Just two years have passed since state and local governments began receiving their share of more than $50 billion in opioid settlement funds — the result of a settlement reached with companies that played a role in driving the overdose epidemic. While the money will be spread over 18 years, there are already reports of questionable spending.

Given the mounting death toll from overdoses in the United States, the federal government — with its unique depth of knowledge and resources — has an important role to play in ensuring these funds are well spent. Federal efforts can help align various funding sources and better meet the needs of local communities. The federal government can and should work with states to identify resource gaps and facilitate data and community-driven decision-making.  

Recent media reports have included stories about spending on items only tangentially related to the issue of reducing overdose deaths or curbing opioid use disorder. In one Pennsylvania county, local officials bought stickers with settlement dollars. The stickers reminded retailers not to sell alcohol to people under the age of 21. An entire segment of Last Week Tonight with John Oliver highlighted other examples of spending with tenuous connections to the allowable uses of the settlement agreements, including spending for a law enforcement device used to restrain suspects.

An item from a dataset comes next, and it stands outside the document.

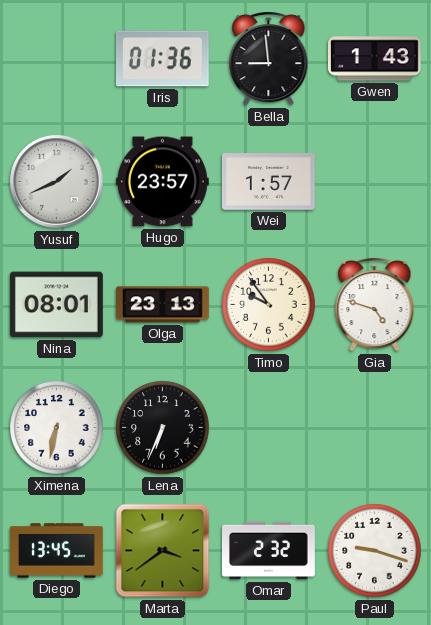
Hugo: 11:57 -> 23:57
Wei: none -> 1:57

Fortunately, in Pennsylvania and California, safeguards were put in place to prevent the use of settlement money. But these stories point to a bigger issue — the lack of local public health capacity to address substance use disorder. Some local government officials have even admitted that they lack a sufficient public health infrastructure or understanding of how to effectively spend the money. The federal government can help by building local public health capacity to improve spending practices.

While state attorneys general and the private attorneys who originally brought the cases against the opioid industry maintain they have put enough guardrails in place, others are skeptical. Attorneys in the opioid litigation sought to avoid a rerun of the budget raids that occurred in the wake of the tobacco master settlement agreement. In fact, just recently, the Arizona governor was sued by the attorney general of her own state, claiming that opioid settlement funds were being illegally spent to plug holes in the state’s budget.

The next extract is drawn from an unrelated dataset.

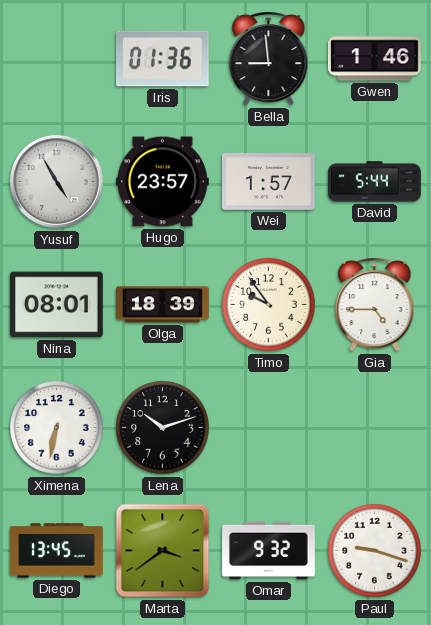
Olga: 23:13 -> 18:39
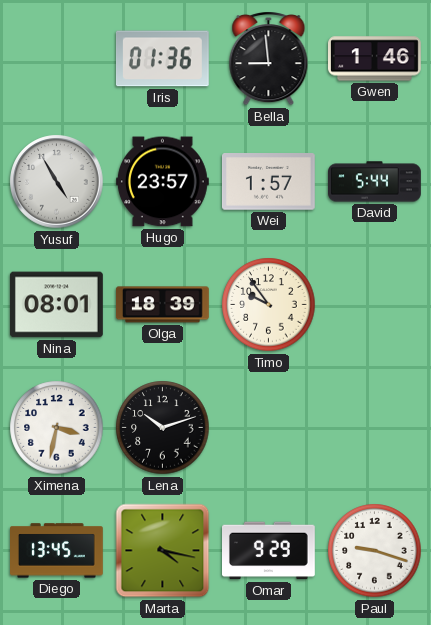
Gia: 4:45 -> none
Ximena: 6:32 -> 3:32
Marta: 3:39 -> 4:17
Omar: 9:32 -> 9:29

Enforcement and watchdogs are important, but more needs to be done to maximize these dollars. Facilitating collaboration, sharing best practices, building local community capacity, and helping governments integrate settlement money into other ongoing funding sources are all sorely needed.  

The federal government did not play an active role in the multi-district litigation that resulted in the multi-billion-dollar settlement. In 2018, the Trump administration chose not to become a party to the litigation, leaving the litigation to state and local governments. But this does not preclude a role for the federal government in providing opportunities for learning collaboratives and building decision-making processes informed by local data and the needs of communities.

Some might argue that state and local governments, together with local communities, are best positioned to understand local needs. This is true. However, the federal government is uniquely positioned to play an important, ongoing role. In fact, once the Purdue bankruptcy settlement is approved, the federal government is poised to receive money from its civil and criminal settlement with Purdue and the family that owns the company, the Sacklers. Once the Purdue bankruptcy settlement is final, the money from the U.S. Department of Justice settlement is currently slated to be returned to the U.S. Department of Treasury’s general fund. Given the human cost of the overdose epidemic, taxpayers would be better served by having this money dedicated to abating the opioid epidemic, ensuring transparency, and matching and aligning all the streams of addiction funding to save lives.

Some state and local government officials will agree with the late President Reagan’s statement that the nine most terrifying words in the English language are: I’m from the government, and I’m here to help. But the fact remains that the federal government appropriates the majority of funds for the nation’s treatment and prevention programs and that the National Institute on Drug Abuse is the world’s largest funder of drug use and substance use disorder research. Nonprofit organizations and academic institutions have developed several quality resources to guide opioid litigation spending. But these efforts simply cannot match the federal government’s expansive resources.

In the face of an epidemic costing 100,000 lives every year, we need to get this right.

The survivors and their families are counting on us.

DISCLAIMER: The views and opinions expressed in this piece are those of the author and do not reflect the views of the O’Neill Institute.